#### [Objective]
Render the entries as a numbered list with blank lines omitted, beginning at the line that contains "common name: Common pochard" and continuing through the line that contains "phylum: Ascomycota".
== == ==
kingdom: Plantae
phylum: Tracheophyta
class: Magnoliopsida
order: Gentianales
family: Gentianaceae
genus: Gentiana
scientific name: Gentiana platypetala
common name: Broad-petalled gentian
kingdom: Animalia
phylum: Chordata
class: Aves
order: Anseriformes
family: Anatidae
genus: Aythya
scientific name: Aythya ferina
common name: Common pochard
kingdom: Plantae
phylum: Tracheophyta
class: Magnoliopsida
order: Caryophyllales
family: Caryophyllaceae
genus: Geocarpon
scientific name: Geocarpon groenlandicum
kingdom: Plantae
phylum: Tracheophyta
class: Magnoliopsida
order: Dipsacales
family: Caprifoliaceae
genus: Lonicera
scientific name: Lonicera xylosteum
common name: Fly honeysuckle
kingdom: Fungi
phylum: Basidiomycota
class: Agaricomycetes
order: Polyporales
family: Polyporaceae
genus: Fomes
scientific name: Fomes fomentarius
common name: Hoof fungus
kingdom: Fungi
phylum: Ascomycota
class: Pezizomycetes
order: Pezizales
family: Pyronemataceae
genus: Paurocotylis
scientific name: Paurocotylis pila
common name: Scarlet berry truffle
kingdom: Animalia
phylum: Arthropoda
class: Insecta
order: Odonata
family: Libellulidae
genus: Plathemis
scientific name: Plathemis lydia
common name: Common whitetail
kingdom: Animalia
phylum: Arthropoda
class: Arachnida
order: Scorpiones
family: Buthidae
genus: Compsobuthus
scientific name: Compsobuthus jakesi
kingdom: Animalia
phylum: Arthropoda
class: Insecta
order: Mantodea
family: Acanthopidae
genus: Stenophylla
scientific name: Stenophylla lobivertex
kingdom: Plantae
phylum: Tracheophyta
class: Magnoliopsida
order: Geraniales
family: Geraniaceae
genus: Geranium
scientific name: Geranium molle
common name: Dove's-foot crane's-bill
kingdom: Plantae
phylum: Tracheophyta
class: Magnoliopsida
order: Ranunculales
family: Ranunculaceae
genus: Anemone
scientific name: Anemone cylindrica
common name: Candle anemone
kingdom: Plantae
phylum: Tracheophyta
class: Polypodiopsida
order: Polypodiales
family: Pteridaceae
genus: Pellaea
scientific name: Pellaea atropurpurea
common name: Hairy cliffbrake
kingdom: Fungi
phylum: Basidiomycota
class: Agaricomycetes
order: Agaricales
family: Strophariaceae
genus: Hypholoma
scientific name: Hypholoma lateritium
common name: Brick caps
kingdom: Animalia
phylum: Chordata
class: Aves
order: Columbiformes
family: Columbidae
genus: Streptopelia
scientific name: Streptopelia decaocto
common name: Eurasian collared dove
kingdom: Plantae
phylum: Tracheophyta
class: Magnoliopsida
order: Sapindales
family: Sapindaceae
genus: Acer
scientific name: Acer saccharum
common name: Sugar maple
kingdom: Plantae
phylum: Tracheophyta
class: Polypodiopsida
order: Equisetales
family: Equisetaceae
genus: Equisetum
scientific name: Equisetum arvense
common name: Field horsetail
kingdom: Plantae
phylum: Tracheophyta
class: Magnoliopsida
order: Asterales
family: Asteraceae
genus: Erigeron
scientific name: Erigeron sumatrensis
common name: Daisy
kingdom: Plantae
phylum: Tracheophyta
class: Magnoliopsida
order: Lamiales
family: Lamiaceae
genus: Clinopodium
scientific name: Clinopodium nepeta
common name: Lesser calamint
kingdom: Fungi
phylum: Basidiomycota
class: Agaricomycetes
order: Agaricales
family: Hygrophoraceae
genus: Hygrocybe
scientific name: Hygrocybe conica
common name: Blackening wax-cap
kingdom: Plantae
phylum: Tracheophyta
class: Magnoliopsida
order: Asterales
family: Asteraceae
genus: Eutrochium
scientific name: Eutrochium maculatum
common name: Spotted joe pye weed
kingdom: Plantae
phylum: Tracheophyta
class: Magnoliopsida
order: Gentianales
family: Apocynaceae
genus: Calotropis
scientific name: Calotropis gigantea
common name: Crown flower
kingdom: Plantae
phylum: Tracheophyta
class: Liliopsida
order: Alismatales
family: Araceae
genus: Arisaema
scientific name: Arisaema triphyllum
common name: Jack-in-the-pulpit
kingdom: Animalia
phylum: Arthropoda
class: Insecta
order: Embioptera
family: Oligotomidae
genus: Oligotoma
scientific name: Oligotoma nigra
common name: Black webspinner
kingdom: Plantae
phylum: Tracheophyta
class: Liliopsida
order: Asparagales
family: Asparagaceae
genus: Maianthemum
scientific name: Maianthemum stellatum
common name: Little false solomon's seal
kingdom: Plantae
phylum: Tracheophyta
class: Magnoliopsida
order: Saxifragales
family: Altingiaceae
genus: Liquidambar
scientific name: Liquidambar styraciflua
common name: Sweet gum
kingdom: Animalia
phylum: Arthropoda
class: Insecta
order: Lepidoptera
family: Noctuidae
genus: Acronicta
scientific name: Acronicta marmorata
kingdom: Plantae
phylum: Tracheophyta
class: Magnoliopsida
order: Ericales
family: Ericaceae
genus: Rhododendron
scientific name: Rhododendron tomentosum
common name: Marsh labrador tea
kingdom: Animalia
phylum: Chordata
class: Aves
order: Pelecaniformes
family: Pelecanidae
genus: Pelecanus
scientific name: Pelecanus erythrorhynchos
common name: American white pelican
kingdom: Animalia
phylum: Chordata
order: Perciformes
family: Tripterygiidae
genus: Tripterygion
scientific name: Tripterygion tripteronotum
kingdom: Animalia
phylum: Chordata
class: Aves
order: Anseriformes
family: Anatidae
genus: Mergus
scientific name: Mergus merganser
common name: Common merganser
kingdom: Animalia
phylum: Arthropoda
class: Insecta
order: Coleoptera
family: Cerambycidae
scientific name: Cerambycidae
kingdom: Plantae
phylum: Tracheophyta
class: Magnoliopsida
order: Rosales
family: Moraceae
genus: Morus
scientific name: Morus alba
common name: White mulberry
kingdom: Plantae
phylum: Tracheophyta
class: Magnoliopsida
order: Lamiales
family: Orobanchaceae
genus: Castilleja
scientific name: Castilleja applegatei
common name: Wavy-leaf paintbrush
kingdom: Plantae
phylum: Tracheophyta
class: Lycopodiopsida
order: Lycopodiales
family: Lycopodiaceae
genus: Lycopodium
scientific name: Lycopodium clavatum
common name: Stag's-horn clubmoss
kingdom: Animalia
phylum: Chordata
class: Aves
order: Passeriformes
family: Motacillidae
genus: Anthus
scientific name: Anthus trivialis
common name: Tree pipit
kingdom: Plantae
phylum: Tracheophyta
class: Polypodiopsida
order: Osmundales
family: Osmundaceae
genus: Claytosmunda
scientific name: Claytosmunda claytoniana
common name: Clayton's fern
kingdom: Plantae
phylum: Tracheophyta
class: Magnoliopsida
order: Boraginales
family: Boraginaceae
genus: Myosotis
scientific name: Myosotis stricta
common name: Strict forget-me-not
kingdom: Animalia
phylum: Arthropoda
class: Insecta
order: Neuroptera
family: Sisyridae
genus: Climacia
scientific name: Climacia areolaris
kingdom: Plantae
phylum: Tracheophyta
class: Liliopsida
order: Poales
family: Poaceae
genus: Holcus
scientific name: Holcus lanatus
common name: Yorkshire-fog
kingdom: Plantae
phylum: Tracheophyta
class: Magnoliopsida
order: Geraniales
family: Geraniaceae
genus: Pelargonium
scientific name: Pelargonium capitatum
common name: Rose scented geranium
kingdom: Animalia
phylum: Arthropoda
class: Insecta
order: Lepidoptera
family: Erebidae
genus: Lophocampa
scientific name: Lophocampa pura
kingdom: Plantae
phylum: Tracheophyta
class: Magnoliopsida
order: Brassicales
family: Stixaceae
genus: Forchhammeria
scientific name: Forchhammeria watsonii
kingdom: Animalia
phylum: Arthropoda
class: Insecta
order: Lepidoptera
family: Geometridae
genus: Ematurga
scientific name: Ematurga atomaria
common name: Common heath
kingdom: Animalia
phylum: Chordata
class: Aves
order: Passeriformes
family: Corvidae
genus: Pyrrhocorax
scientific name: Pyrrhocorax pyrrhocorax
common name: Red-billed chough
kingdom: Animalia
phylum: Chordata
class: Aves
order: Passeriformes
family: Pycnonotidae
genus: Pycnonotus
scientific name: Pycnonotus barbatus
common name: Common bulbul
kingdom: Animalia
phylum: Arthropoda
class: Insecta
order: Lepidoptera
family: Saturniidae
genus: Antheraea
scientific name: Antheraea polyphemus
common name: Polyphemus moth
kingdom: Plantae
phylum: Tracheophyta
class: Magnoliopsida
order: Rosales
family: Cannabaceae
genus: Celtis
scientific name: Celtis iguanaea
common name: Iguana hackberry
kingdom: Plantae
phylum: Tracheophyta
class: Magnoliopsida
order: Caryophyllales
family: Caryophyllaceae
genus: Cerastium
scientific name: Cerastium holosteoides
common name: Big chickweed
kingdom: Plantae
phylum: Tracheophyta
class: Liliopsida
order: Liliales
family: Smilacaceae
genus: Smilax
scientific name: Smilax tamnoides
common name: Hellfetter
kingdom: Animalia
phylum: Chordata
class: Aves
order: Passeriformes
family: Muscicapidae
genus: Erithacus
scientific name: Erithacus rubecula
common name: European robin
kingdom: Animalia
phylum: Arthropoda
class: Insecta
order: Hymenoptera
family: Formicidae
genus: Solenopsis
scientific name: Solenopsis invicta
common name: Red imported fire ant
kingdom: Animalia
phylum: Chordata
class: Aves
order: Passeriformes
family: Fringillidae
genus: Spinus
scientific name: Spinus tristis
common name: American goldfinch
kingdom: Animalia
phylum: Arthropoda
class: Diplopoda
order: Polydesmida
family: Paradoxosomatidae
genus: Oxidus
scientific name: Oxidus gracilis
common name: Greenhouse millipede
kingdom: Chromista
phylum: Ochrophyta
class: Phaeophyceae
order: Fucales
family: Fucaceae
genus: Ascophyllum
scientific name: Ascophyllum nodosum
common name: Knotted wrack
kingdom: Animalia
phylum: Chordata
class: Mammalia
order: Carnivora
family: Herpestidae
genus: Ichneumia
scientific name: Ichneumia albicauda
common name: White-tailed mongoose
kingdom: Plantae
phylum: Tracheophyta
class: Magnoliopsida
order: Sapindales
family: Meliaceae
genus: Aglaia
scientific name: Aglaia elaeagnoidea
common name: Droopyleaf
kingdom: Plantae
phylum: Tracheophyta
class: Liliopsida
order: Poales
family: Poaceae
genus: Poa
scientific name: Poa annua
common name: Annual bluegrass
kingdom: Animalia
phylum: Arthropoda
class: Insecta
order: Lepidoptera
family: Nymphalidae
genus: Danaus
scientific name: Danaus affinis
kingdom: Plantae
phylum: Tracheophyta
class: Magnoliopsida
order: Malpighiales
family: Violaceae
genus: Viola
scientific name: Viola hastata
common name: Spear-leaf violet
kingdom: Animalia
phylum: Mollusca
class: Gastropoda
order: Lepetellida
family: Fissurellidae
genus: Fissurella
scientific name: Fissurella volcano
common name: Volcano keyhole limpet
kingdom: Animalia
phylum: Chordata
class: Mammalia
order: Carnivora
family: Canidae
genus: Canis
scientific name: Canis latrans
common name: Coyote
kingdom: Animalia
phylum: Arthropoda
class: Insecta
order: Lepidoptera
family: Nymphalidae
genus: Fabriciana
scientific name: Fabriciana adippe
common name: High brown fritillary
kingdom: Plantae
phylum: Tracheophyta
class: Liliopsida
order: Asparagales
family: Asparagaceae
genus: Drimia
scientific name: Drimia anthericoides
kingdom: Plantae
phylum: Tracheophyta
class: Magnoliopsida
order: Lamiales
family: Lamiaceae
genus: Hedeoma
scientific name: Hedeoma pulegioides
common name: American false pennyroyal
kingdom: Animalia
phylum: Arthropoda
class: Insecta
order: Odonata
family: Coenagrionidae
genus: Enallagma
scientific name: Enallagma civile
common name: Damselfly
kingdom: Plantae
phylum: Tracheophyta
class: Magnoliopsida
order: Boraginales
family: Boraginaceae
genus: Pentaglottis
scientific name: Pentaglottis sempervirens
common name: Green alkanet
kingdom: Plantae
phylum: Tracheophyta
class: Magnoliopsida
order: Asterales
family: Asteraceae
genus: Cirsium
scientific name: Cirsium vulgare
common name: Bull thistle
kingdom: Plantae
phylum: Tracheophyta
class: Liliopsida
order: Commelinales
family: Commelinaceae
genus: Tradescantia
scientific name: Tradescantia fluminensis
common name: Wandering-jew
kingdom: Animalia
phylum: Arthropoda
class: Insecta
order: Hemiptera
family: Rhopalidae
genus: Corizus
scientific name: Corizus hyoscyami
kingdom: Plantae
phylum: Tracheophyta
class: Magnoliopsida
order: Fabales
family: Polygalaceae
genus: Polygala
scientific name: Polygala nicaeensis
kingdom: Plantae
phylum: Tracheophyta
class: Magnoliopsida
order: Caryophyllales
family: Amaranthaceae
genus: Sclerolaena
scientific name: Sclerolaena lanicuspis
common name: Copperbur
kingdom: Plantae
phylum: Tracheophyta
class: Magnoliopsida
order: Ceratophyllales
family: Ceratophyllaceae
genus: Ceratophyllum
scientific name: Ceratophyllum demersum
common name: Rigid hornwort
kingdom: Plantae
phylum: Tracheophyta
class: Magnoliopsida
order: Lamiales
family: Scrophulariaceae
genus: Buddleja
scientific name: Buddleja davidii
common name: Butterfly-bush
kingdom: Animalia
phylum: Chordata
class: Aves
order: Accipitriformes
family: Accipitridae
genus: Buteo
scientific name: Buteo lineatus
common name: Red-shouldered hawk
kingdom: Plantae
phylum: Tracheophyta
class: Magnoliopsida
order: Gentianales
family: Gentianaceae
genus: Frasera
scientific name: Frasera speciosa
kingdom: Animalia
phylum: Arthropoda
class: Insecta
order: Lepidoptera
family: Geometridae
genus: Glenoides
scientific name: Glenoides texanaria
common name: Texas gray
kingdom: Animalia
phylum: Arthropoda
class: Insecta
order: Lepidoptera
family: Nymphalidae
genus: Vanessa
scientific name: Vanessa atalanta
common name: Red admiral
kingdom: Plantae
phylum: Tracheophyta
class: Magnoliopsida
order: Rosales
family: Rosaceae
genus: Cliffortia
== == ==
#### [Result]
1. common name: Common pochard
2. kingdom: Plantae
3. phylum: Tracheophyta
4. class: Magnoliopsida
5. order: Caryophyllales
6. family: Caryophyllaceae
7. genus: Geocarpon
8. scientific name: Geocarpon groenlandicum
9. kingdom: Plantae
10. phylum: Tracheophyta
11. class: Magnoliopsida
12. order: Dipsacales
13. family: Caprifoliaceae
14. genus: Lonicera
15. scientific name: Lonicera xylosteum
16. common name: Fly honeysuckle
17. kingdom: Fungi
18. phylum: Basidiomycota
19. class: Agaricomycetes
20. order: Polyporales
21. family: Polyporaceae
22. genus: Fomes
23. scientific name: Fomes fomentarius
24. common name: Hoof fungus
25. kingdom: Fungi
26. phylum: Ascomycota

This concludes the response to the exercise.